--- Start of Article ---
Social media giant LinkedIn has revealed its list of the businesses that shine when it comes to brand awareness and going that extra mile to garner the best employees in what has become a candidate-led market.
Steve Griffiths, Business Development Director at Colwyn Bay and Bangor-based Supertemps says the focus is also on retaining stellar staff, which can happen in a multitude of ways.
Whether it means a commitment to climate change and eco-awareness, charitable giving, flexible working or fairer pay and gender equality, firms can not afford to stand still and miss out on the very best recruits.
“When you set standards for your company, it sends a clear message that you want to be among the best in your business; and even more importantly, when you actually adhere to the standards you set for yourself, it reinforces that message for anyone who might be interested in becoming a part of your organisation,” said Steve.
“Even if you have no mission statement written down, it’s important to recognise that you already have a company culture in real terms – whether that is a happy, positive and collaborative environment or, in the less desirable scenarios, if individuals within your firm are less supportive of one another.”
--- End of Article ---
--- Start of Material shown ---
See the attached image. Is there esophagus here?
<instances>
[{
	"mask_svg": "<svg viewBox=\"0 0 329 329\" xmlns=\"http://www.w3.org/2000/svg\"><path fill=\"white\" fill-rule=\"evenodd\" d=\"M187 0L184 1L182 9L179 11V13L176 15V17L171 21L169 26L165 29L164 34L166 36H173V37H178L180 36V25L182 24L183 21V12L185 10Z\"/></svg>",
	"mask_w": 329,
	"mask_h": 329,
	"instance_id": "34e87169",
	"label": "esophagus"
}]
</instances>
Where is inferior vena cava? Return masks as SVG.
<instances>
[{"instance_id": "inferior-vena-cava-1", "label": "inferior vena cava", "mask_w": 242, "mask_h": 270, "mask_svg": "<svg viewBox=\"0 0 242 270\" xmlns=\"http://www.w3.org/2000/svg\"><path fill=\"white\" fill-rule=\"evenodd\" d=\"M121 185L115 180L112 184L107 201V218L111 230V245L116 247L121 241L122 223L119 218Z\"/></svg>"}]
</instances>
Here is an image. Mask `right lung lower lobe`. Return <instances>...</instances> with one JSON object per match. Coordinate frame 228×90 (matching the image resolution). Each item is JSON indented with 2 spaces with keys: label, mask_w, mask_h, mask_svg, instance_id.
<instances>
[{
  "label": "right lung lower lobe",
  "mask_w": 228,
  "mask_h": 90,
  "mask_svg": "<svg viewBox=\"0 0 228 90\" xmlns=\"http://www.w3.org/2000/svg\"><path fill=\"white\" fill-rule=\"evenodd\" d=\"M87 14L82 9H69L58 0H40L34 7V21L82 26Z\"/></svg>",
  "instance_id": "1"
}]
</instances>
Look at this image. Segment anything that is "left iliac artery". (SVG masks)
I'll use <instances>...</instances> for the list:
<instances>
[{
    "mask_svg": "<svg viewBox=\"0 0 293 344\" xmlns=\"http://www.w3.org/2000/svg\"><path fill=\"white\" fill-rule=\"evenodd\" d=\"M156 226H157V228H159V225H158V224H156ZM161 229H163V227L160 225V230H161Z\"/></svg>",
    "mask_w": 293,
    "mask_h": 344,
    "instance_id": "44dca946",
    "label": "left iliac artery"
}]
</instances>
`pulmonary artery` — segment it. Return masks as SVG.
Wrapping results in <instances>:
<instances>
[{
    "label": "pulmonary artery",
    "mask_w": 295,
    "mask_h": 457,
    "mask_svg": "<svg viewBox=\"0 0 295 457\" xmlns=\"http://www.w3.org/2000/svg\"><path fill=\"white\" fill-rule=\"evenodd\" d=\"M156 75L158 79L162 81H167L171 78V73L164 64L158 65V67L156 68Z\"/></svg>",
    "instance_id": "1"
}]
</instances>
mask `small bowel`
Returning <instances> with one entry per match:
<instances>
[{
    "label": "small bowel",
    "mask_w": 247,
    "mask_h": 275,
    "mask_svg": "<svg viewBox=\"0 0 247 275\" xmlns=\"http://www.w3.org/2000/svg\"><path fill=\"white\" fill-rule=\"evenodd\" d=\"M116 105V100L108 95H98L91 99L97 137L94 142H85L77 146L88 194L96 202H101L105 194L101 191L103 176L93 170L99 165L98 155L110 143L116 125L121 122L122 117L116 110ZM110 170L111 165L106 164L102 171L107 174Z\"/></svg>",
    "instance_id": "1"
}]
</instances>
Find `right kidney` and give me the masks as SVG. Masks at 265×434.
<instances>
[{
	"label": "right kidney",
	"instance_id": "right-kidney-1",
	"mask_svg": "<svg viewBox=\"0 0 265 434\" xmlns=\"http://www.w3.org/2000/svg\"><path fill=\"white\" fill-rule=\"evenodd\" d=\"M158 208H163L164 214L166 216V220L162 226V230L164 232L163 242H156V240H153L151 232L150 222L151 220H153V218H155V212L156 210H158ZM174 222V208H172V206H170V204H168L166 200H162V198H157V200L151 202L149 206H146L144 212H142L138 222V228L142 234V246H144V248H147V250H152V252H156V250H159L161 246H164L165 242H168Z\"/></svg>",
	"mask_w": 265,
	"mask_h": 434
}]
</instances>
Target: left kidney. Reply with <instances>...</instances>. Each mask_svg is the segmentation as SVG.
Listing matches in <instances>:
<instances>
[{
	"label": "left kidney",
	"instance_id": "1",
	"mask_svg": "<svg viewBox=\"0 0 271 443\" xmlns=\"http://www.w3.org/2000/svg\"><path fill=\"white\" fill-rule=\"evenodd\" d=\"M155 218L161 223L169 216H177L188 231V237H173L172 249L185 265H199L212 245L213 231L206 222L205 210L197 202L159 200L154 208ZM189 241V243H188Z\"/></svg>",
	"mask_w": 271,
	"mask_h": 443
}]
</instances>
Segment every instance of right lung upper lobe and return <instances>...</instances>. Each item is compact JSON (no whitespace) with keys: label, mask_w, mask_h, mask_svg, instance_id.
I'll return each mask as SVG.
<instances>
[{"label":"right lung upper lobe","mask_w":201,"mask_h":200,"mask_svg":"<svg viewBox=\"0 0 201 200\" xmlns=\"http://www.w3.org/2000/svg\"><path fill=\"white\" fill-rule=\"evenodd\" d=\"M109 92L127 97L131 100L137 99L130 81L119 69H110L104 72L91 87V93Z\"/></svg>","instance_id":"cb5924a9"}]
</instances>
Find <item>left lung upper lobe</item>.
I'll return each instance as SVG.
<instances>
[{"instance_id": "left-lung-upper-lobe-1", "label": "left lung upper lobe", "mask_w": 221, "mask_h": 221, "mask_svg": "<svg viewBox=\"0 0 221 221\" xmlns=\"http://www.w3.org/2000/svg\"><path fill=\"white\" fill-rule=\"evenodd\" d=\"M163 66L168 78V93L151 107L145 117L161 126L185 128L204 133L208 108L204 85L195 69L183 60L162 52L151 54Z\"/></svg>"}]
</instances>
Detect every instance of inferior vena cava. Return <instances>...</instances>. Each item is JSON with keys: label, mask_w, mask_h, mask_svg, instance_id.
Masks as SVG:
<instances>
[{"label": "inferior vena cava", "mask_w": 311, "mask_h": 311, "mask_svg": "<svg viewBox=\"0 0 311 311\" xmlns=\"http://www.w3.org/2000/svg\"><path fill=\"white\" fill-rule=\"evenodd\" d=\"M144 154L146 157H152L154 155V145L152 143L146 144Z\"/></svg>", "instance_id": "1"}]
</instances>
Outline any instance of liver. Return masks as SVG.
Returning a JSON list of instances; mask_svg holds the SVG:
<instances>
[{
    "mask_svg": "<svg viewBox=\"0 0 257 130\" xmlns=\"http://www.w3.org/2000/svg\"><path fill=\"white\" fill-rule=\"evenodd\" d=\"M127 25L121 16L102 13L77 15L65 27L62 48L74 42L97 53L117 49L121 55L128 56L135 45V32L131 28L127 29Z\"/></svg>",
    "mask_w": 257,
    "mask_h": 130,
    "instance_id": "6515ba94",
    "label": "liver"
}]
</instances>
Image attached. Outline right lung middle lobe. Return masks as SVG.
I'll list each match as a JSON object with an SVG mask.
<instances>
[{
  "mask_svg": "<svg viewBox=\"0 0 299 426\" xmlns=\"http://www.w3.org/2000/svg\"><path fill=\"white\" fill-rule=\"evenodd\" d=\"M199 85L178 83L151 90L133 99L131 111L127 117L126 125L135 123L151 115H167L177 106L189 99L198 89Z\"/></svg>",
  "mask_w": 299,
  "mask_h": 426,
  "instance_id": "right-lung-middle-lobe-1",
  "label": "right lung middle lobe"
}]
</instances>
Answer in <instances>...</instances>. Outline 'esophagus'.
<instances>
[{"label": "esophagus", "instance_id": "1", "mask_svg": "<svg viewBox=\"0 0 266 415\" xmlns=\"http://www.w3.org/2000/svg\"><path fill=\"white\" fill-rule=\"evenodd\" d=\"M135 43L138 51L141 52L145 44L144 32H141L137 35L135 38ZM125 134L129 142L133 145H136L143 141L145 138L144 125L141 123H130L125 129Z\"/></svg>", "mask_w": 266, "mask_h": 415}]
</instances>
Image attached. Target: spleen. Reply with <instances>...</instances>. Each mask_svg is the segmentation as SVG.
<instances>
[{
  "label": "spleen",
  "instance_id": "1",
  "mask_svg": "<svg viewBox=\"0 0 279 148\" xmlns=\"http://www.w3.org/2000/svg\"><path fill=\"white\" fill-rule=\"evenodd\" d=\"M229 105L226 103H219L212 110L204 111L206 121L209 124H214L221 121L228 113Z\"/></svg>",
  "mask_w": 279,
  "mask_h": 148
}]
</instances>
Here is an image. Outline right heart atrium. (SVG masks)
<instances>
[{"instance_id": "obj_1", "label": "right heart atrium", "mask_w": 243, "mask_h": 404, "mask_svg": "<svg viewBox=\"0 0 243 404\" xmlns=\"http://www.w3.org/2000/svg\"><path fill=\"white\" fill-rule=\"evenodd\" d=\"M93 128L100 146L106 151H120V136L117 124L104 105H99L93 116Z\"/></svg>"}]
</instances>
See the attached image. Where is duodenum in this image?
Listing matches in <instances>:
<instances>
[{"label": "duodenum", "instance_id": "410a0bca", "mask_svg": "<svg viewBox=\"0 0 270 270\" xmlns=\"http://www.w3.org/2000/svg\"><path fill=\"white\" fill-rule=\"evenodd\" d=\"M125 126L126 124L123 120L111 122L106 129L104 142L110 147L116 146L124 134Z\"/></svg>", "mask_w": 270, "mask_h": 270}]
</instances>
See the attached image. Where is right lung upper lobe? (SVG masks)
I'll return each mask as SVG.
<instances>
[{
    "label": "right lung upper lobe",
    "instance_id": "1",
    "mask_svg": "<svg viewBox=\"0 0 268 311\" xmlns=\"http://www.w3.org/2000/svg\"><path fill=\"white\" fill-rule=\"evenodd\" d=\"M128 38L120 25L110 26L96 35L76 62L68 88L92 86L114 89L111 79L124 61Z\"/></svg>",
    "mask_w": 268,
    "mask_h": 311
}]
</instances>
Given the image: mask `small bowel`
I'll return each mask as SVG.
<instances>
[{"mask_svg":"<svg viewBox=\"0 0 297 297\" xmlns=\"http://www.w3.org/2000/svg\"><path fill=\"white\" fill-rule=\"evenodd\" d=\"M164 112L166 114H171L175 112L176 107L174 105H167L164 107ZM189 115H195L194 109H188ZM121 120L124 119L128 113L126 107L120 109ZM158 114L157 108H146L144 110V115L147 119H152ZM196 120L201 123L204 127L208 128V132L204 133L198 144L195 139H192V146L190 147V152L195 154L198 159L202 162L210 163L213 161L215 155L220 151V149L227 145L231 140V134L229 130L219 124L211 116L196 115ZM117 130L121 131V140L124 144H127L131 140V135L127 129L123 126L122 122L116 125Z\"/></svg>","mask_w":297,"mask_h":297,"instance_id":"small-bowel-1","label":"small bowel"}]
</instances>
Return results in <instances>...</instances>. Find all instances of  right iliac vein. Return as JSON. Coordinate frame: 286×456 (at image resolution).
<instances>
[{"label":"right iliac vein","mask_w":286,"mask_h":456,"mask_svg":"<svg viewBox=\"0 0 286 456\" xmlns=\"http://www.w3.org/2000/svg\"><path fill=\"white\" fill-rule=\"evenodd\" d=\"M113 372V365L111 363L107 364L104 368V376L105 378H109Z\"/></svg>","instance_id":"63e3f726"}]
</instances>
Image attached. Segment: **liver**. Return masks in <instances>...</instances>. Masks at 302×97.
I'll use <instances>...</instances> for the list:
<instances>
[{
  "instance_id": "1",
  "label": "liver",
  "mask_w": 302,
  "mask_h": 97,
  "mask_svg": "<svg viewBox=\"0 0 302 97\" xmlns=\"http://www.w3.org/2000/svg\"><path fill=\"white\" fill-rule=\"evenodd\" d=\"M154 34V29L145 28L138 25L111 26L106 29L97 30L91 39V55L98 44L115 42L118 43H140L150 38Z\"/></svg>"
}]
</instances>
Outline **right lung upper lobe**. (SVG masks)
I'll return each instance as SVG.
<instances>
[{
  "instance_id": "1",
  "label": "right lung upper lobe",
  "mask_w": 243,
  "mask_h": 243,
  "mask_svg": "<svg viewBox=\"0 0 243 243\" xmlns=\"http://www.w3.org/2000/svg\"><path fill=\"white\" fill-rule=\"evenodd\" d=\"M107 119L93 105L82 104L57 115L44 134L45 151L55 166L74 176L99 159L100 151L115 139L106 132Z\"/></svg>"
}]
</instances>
--- End of Material shown ---
● Tasks:
• 1. Pull out each line of the records that contains the word "Outline".
• 2. Extend the article on attracting and keeping good staff, starting after its last sentence.

● Task-by-task results:
• 1.
Outline any instance of liver. Return masks as SVG.
Image attached. Outline right lung middle lobe. Return masks as SVG.
Answer in <instances>...</instances>. Outline 'esophagus'.
Here is an image. Outline right heart atrium. (SVG masks)
Outline **right lung upper lobe**. (SVG masks)

• 2.
He added: “The risk you take if you don’t put a positive culture in writing is that your organisation will take on a personality of its own, and if you are not specifically observing and driving towards more positive outcomes.”
Steve suggests regular feedback and workforce engagement is vital, and exploring whether candidates buy-in to the company ethos during the interview process.
“You can probe interviewees for evidence of agreement or alignment with your company culture, to try and make sure that they will fit in well among their fellow employees if you decide to give them the job,” he added.
“Even publishing your company culture as a statement on your website can be useful, as when applicants come for their interview, you can test for evidence that they have seen the page.
“It’s about attracting, assessing and retaining the very best talent from the available applicant pool, and improving working conditions for your existing employees while creating a more positive external appearance for your firm too – making a positive company culture a true win-win situation for all concerned.”
Online retailer Asos is a prime example; the organisation saw a 30% growth in sales at the end of 2017 and plans to create 1,000 jobs. Bosses reward loyalty, have set up a long service awards initiative and offer extra time off during the year.
Amazon, JP Morgan, HSBC and Goldman Sachs also featured in the top 10 of the LinkedIn list.
Rebecca Drew, Sales Manager for LinkedIn Talent Solutions, explained how they measured their success.
“Each year we analyse the billions of actions of our 24 million-plus UK members, including job seeker reach and interest, engagement, and retention, to collate LinkedIn’s Top Companies list – unveiling where professionals really want to work,” said Rebecca.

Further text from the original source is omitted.